A series of studies published by the United Kingdom’s Financial Conduct Authority (FCA) reveal some of the mentality driving cryptocurrency investment interest. While all investors, whether it be the traditional markets or cryptocurrency, are motivated by the pursuit of profit, the U.K. studies found that a “get rich quick” mindset was pervasive in the crypto investing community.
In one of the studies, conducted by research firm Revealing Reality, a series of interviews was used to quantify the focus and motivation for the broader crypto investing community. Of the crypto traders interviewed in the study, the overwhelming majority reported cryptocurrency as a way to “get rich quick,” and saw investing in digital assets as an easy path to fortune. While the crypto markets are entering their thirteenth month of “crypto winter” with many coins price still down over 80 percent, the sheer volatility in daily price movement for crypto has allowed some investors to capitalize despite the falling market–and an even larger majority hoping to go long in the event of another bullish run like the one which ended 2017.
It’s worth noting the UK firm’s research centered around 31 cryptocurrency investors, with 17 of them actually being interviewed for their motivations. Of the group that mentioned being driven by a get-rich-quick mindset, social media and the behavior of other cryptocurrency investors in the space were cited as more evidence of their FOMO mentality. Interestingly, the study also found that the majority of investors interviewed had a general lack of understanding about cryptocurrencies, with researchers reporting that one investor did not even realize digital assets could be bought in fractions as opposed to the whole coin.

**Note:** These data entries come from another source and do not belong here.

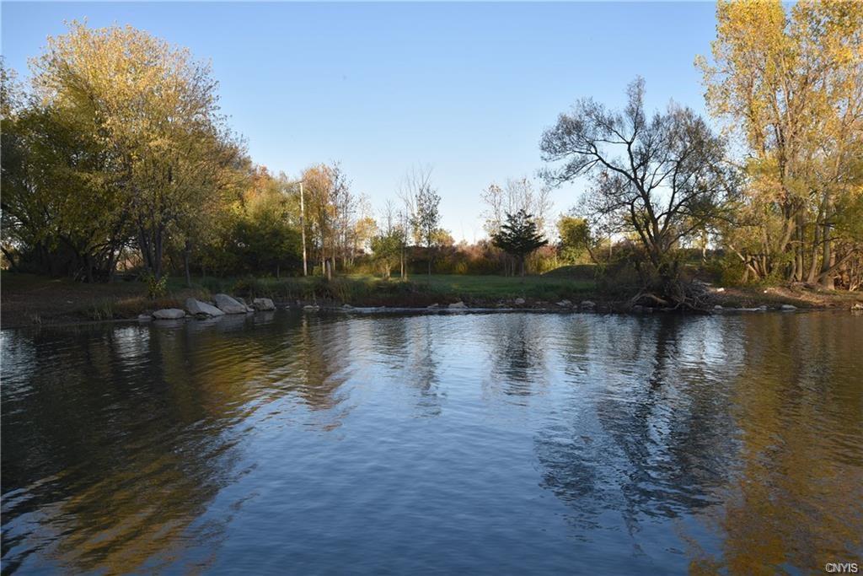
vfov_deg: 43.6
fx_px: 719
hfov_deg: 61.9
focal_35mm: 30
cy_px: 288
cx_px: 432
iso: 100
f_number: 7.1
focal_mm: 20
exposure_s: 1/200
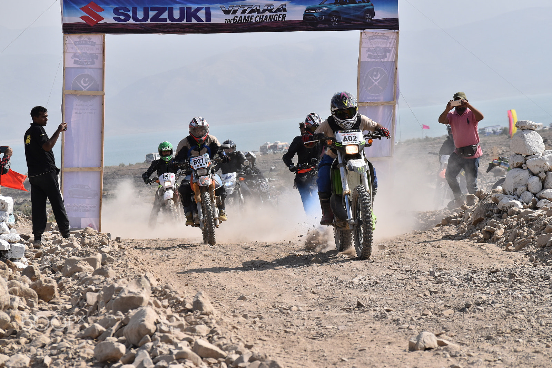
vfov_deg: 8.3
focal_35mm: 165
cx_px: 276
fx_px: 2531
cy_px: 184
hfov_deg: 12.4
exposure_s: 1/2000
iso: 400
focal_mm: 110
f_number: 7.1
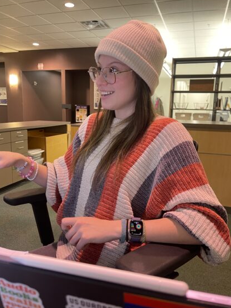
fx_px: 240
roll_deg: -1.2
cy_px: 149
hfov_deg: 51.4
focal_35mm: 27
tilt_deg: -9.5
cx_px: 116
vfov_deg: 65.3
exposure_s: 1/60
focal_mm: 5.1
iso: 200
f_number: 1.6
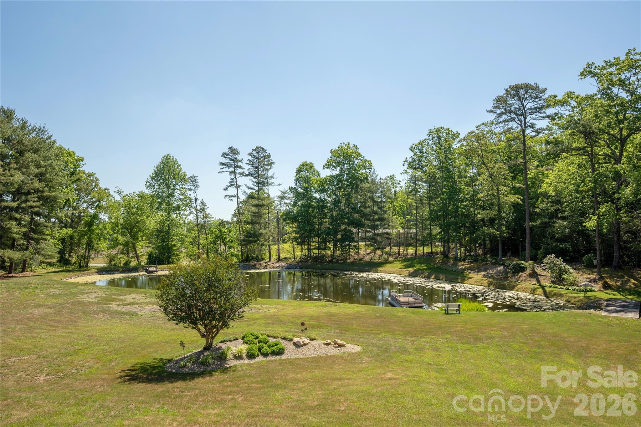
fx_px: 401
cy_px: 214
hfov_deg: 77.3
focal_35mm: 22
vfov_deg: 56.1
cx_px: 320
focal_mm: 22.5
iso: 250
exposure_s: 1/800
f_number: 7.1
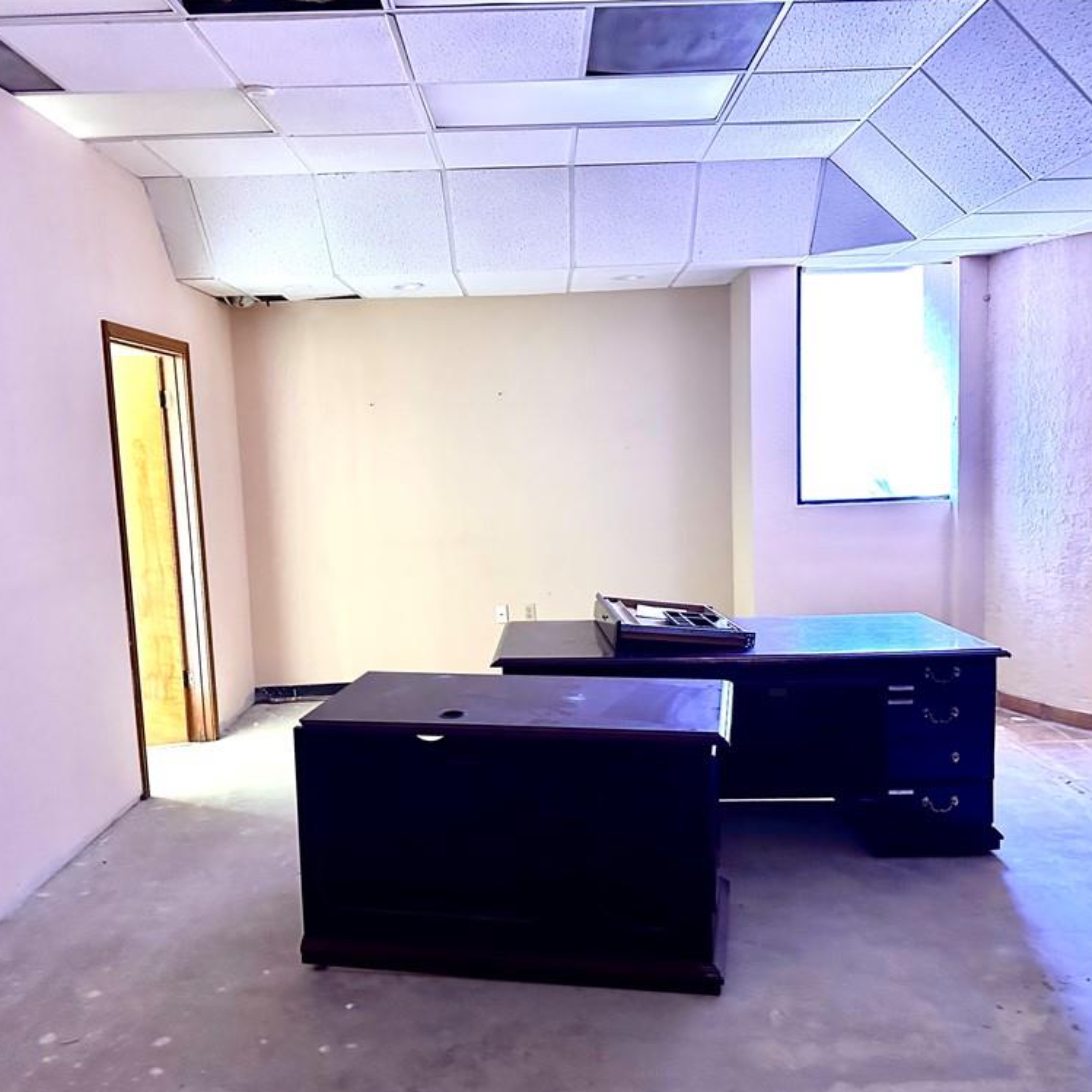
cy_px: 554
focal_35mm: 29
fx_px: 1035
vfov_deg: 55.6
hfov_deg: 55.6
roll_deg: +1.8
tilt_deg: -5.8
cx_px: 563
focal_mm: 6.86
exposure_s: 1/59
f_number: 1.78
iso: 1000
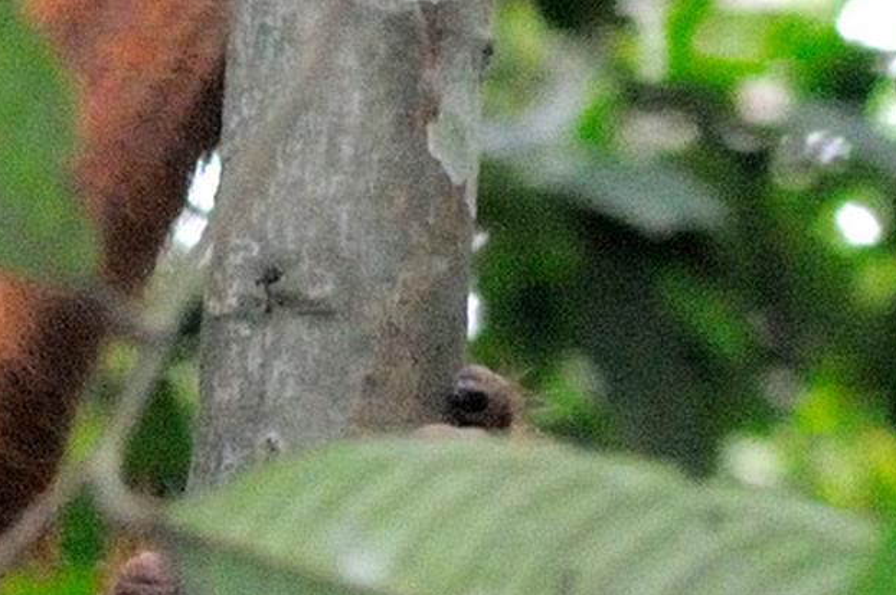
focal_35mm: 973
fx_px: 24187
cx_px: -676
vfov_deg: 1.4
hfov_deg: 2.1
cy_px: 1722
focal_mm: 105
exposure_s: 1/250
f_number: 4
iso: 2500
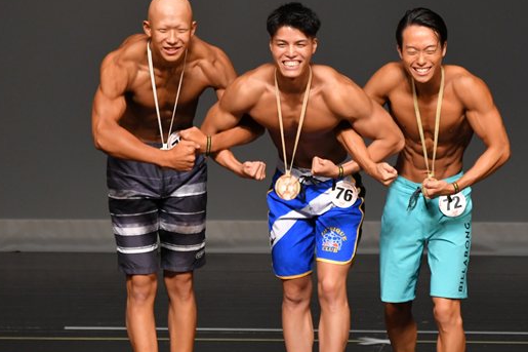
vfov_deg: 2.4
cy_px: 201
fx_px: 8269
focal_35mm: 564
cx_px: 303
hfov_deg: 3.7
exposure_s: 1/400
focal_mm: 250
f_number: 5.6
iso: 2000
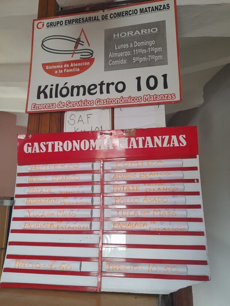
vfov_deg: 69.4
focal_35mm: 25
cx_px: 115
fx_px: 221
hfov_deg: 54.9
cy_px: 153
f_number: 2
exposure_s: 1/60
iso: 125
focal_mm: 4.6
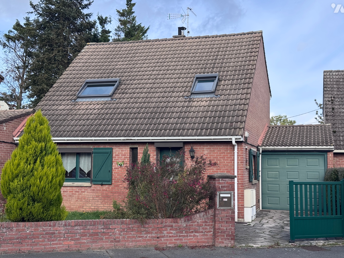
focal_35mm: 48
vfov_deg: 30.3
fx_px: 477
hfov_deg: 39.7
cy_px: 129
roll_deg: -0.1
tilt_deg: +3.7
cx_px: 172
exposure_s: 1/1724
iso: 64
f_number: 1.78
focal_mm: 6.76
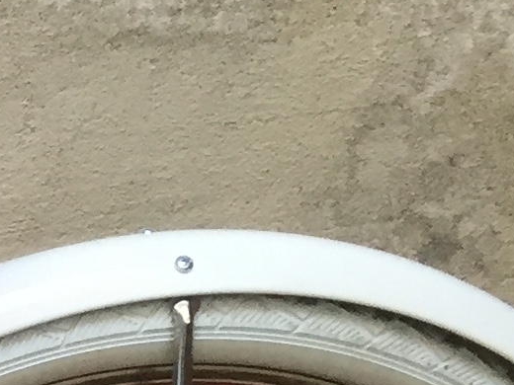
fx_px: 2702
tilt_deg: -25.5
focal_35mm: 182
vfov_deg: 8.1
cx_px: -927
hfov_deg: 9.1
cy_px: 469
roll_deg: -0.9
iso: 64
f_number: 2.2
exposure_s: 1/30
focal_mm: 4.15
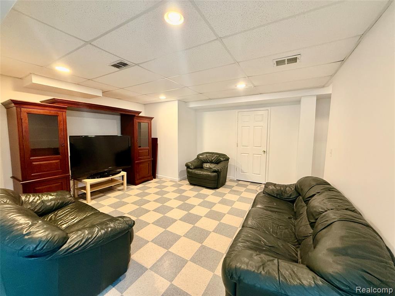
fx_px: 160
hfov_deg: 102.1
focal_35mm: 14
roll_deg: -0.5
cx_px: 198
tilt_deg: -5.3
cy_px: 148
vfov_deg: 85.7
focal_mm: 2.22
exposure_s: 1/60
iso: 320
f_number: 2.2
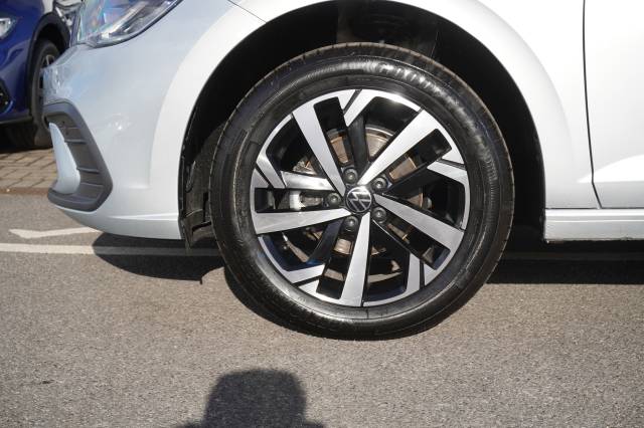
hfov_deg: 40.0
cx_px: 322
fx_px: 885
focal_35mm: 50
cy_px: 214
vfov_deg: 27.2
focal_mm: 33
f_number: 5.6
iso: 100
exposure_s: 1/200
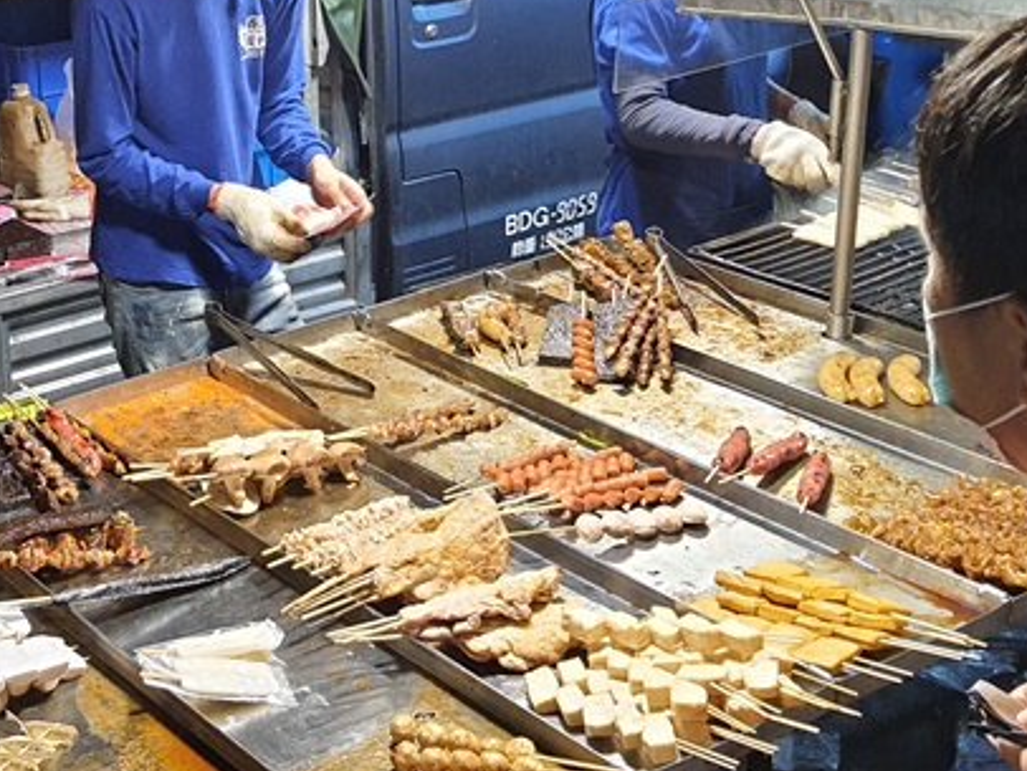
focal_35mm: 64
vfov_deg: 22.5
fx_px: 1900
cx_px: 78
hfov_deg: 28.9
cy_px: 101
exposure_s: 1/120
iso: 250
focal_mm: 4.32
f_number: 1.7
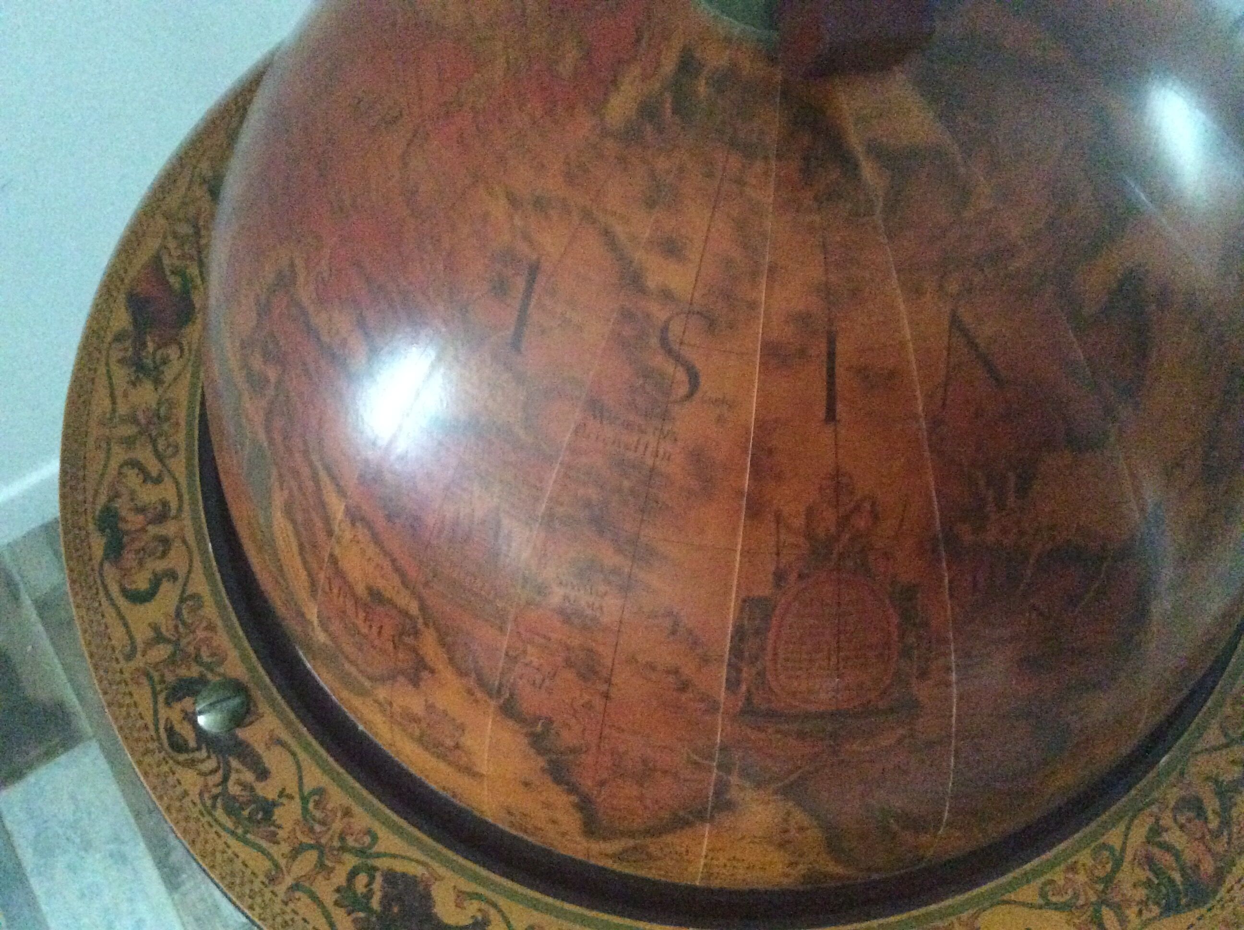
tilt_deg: -66.2
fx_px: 1148
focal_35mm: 32
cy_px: 465
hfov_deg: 56.9
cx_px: 622
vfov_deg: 44.1
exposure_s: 1/17
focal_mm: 3.3
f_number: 2.4
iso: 800
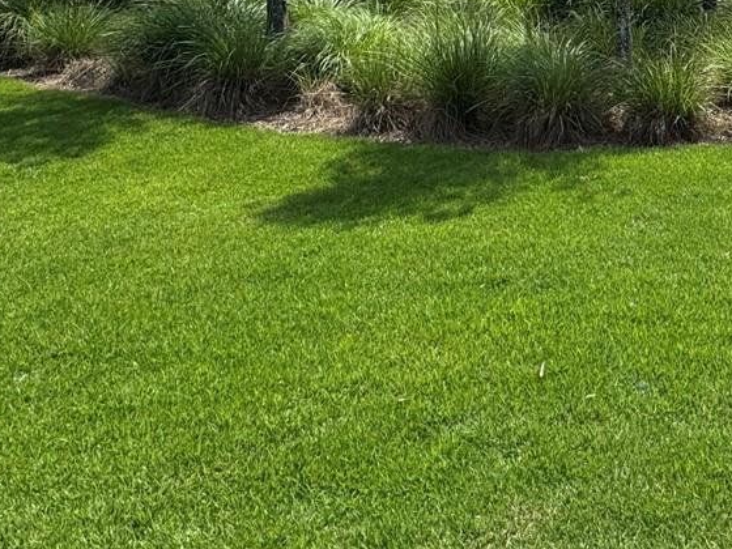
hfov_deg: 40.1
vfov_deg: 29.0
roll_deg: +0.7
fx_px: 846
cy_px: -171
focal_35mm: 40
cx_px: 758
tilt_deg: +2.2
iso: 50
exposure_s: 1/1880
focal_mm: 2.22
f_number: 2.2
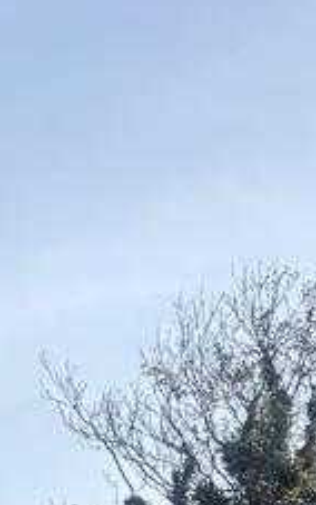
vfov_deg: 13.0
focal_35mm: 131
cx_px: -187
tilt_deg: -5.1
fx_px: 1804
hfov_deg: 9.7
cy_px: 1119
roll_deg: +0.2
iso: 50
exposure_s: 1/2242
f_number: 1.6
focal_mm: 5.96
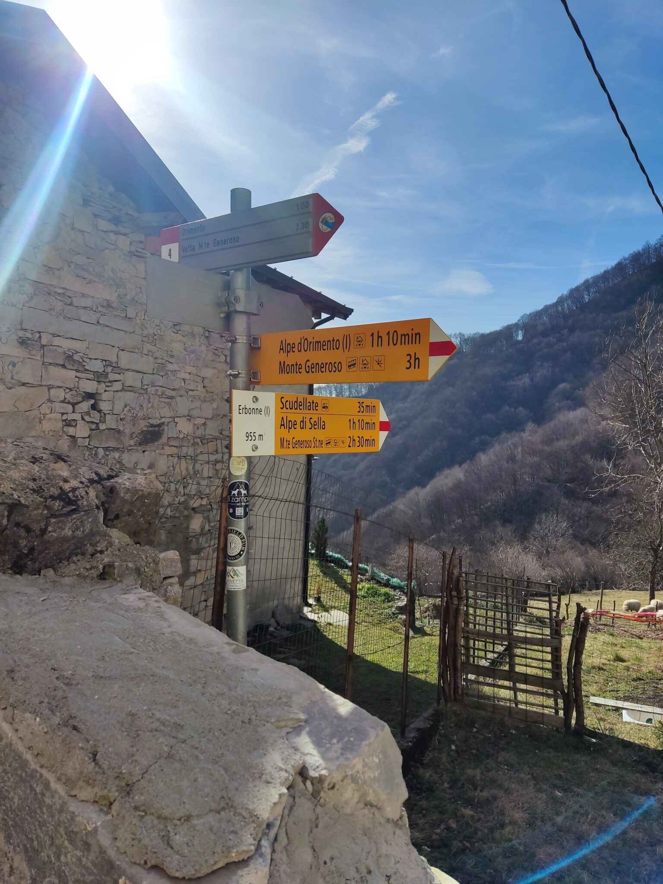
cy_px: 442
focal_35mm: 25
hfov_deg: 54.9
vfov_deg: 69.4
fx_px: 638
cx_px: 332
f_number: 1.79
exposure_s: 1/4867
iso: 50
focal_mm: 4.71
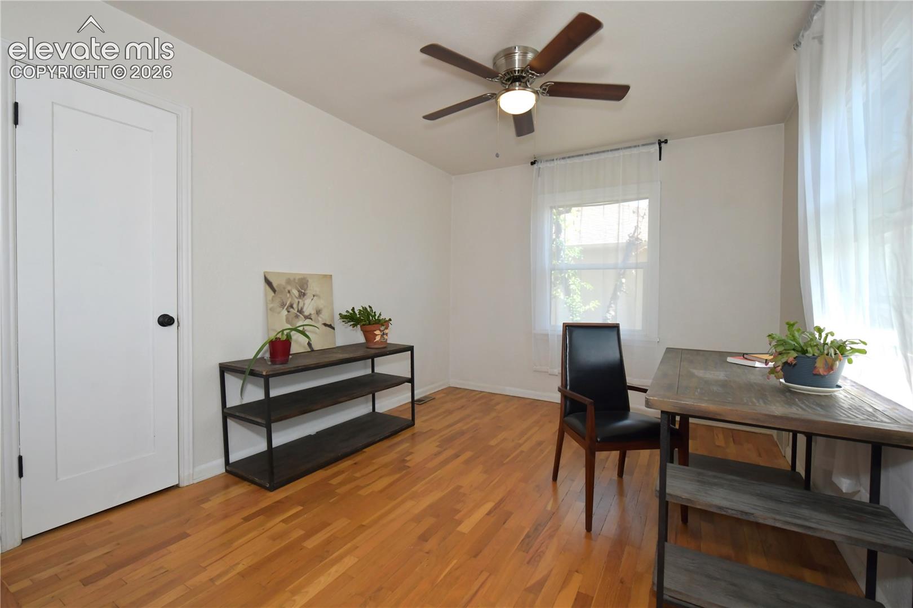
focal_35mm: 16
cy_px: 304
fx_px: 406
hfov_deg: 96.7
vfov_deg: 73.7
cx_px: 456
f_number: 8
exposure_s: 1/250
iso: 1250
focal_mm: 16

Similar to comments made in the past by Warren Buffett, who has referred to crypto traders as “gamblers” instead of investors, the research team reported that the majority of investors engage in risky practices, such as failing to conduct research prior to making their investment and relying upon the advice of so-called “experts.”
A larger study cited by the regulatory body, conducted by research agency Kantar TNS, polled 2,132 United Kingdom consumers on questions related to cryptocurrency. Of those polled, only ¼ reported being familiar with cryptocurrencies, with 58 percent of respondents stating that they had never heard of the concept. Kantar TNS reported that the majority of those familiar with cryptocurrency were male respondents, falling into the age range of 20 – 44, a finding that is consistent with what other agencies have reported as the key demographic for crypto investors.
Of those respondents who could identify cryptocurrencies, 23 percent first heard about digital assets from online news, while 16 percent reported hearing about the industry from friends or family.
Given the consistent theme of risk and general lack of understanding–or, at best, failure to conduct adequate research-associated with cryptocurrency investing, the FCA issued a warning to U.K. investors about the high volatility of the industry. The government agency followed up with a reminder that crypto is still not regulated in the U.K., and that investors were putting themselves at greater risk by pursuing digital assets.